→ **EXERCISE INSTRUCTIONS**
Beginning at the line that holds "Đà Nẵng: Sóng cuốn 4 người tại Mũi", transcribe each line exactly through the end of the records, and leave any pictures out.

→ **GIVEN ENTRIES**
########################################
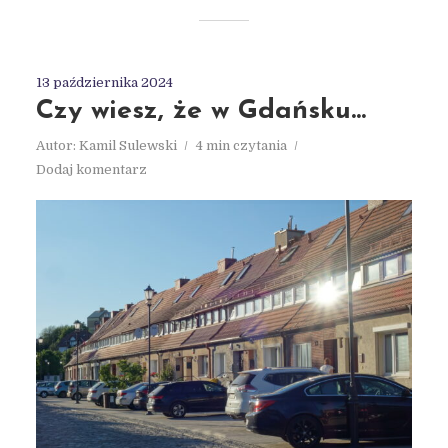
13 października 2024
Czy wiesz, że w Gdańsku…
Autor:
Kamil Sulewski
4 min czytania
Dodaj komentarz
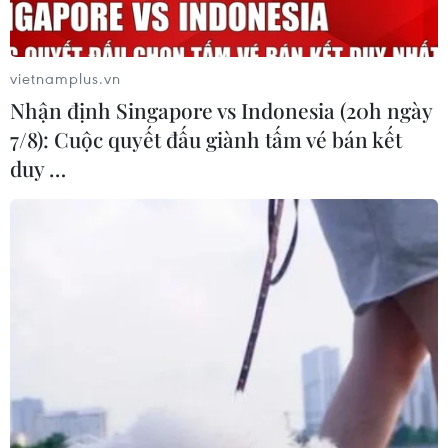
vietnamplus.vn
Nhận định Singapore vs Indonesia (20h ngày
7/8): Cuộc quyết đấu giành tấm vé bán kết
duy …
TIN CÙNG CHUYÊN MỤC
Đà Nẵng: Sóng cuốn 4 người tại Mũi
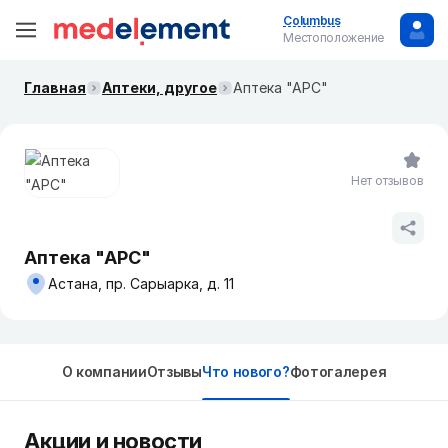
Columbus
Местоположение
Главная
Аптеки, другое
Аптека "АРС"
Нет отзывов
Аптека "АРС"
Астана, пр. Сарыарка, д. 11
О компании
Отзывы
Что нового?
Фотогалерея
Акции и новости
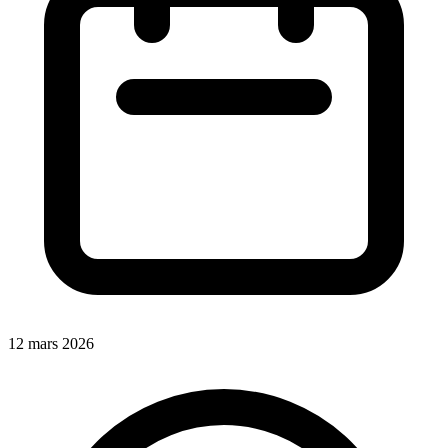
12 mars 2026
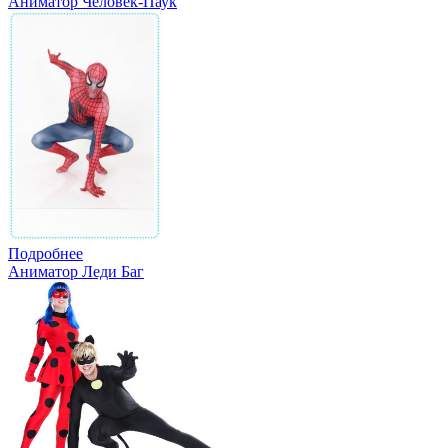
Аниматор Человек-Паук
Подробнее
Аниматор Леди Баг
########################################
→ **YOUR RESPONSE**
Đà Nẵng: Sóng cuốn 4 người tại Mũi
Columbus
Местоположение
Главная
Аптеки, другое
Аптека "АРС"
Нет отзывов
Аптека "АРС"
Астана, пр. Сарыарка, д. 11
О компании
Отзывы
Что нового?
Фотогалерея
Акции и новости
12 mars 2026
Аниматор Человек-Паук
Подробнее
Аниматор Леди Баг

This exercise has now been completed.